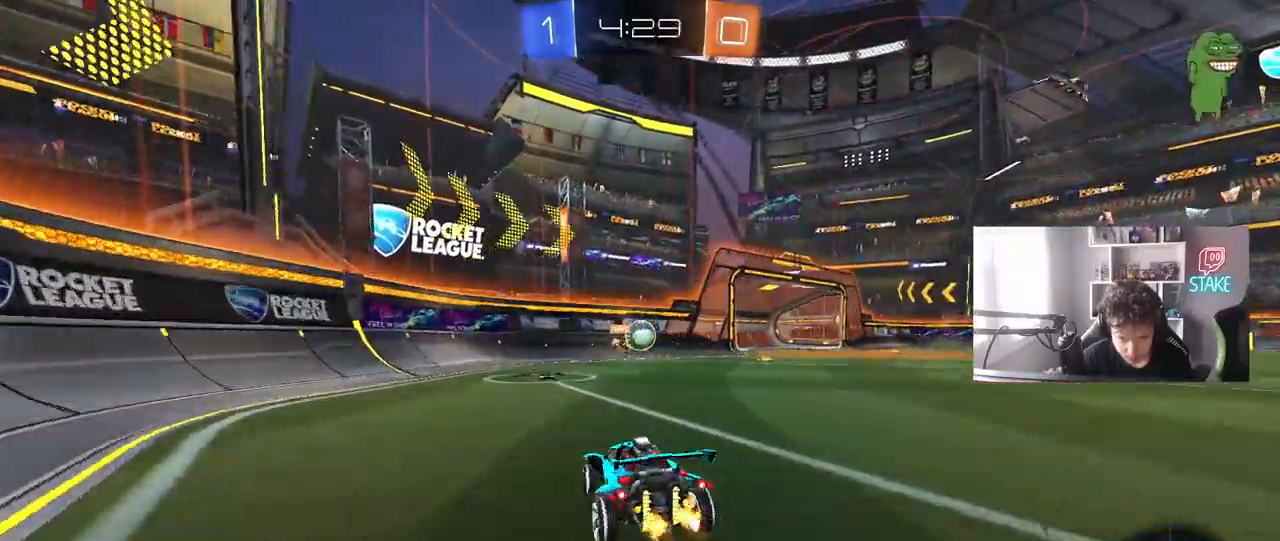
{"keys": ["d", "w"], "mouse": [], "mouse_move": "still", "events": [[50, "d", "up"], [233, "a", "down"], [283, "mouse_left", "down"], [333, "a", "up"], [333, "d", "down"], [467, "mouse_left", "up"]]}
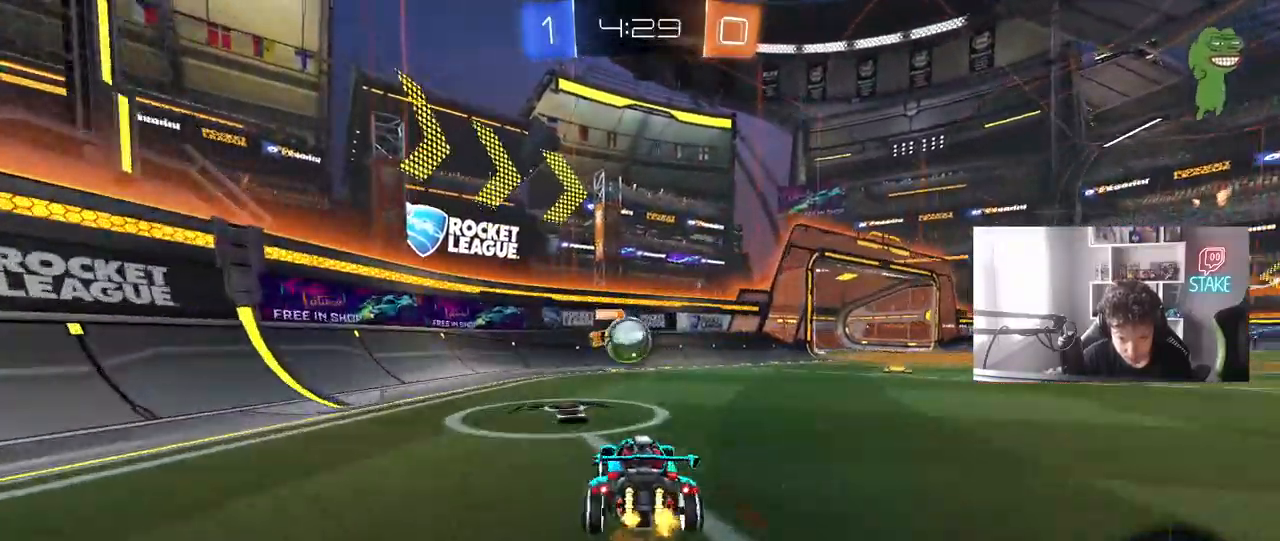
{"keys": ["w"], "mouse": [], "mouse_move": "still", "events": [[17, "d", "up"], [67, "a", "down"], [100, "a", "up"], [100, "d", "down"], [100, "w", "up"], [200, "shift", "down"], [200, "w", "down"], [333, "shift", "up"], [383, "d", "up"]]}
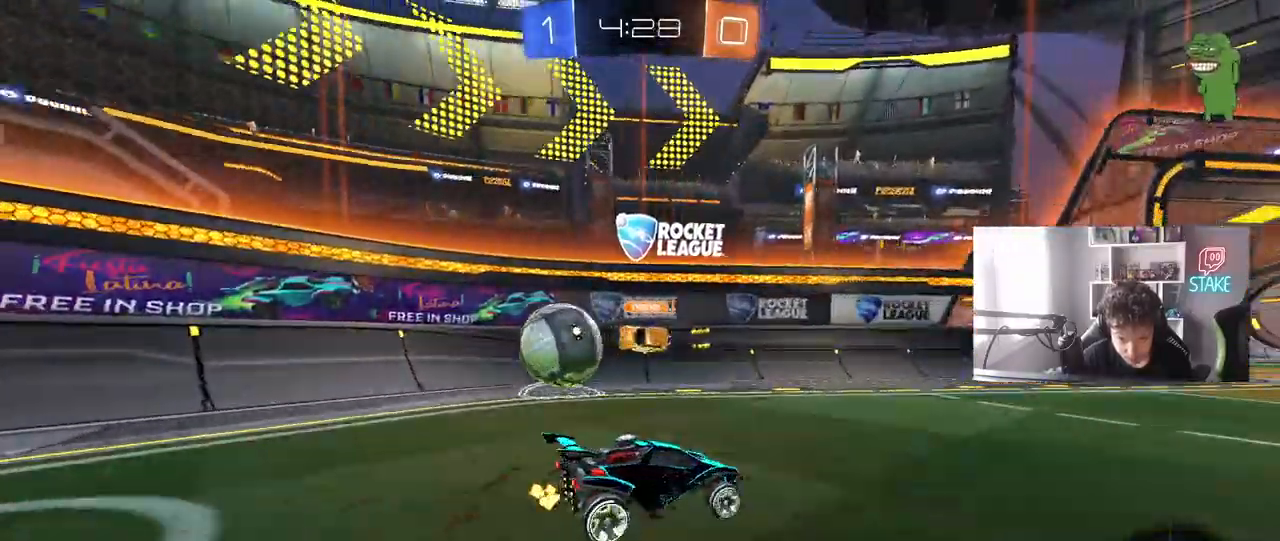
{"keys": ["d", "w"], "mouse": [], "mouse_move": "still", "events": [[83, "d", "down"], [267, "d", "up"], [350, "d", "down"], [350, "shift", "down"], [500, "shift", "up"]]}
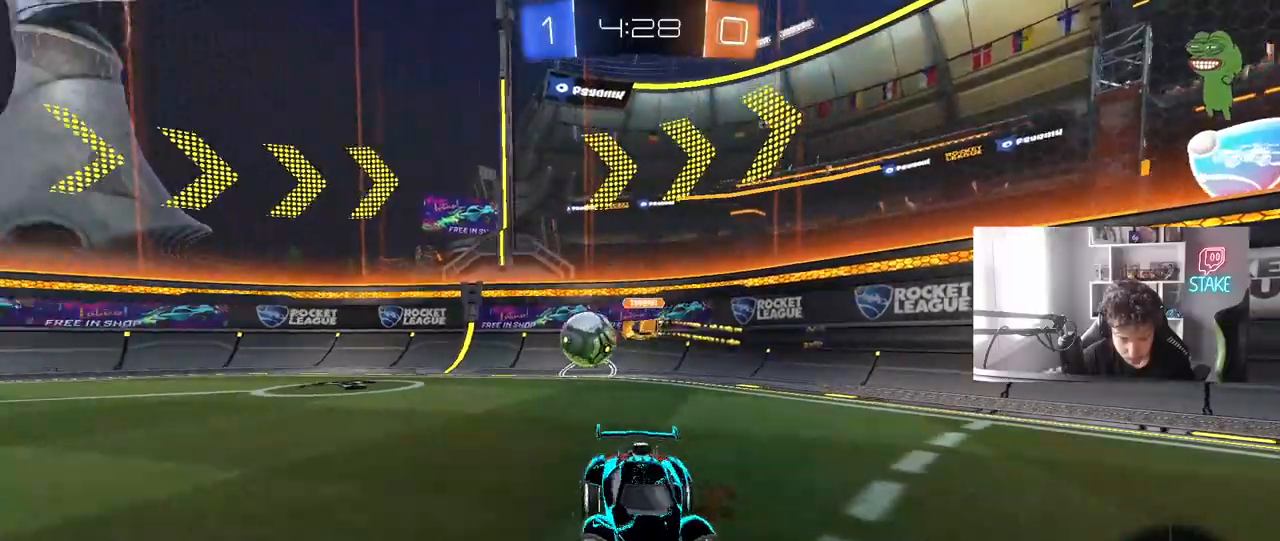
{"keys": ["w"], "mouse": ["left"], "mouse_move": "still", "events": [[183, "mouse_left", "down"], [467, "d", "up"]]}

★ ★ ★ ★ ★ ★ ★

- What is being asked -
Transcribe the listing in full. Omit the pictures and keep every line exact.

- Task answer -
{"keys": ["d", "w"], "mouse": [], "mouse_move": "still", "events": [[50, "d", "up"], [233, "a", "down"], [283, "mouse_left", "down"], [333, "a", "up"], [333, "d", "down"], [467, "mouse_left", "up"]]}
{"keys": ["w"], "mouse": [], "mouse_move": "still", "events": [[17, "d", "up"], [67, "a", "down"], [100, "a", "up"], [100, "d", "down"], [100, "w", "up"], [200, "shift", "down"], [200, "w", "down"], [333, "shift", "up"], [383, "d", "up"]]}
{"keys": ["d", "w"], "mouse": [], "mouse_move": "still", "events": [[83, "d", "down"], [267, "d", "up"], [350, "d", "down"], [350, "shift", "down"], [500, "shift", "up"]]}
{"keys": ["w"], "mouse": ["left"], "mouse_move": "still", "events": [[183, "mouse_left", "down"], [467, "d", "up"]]}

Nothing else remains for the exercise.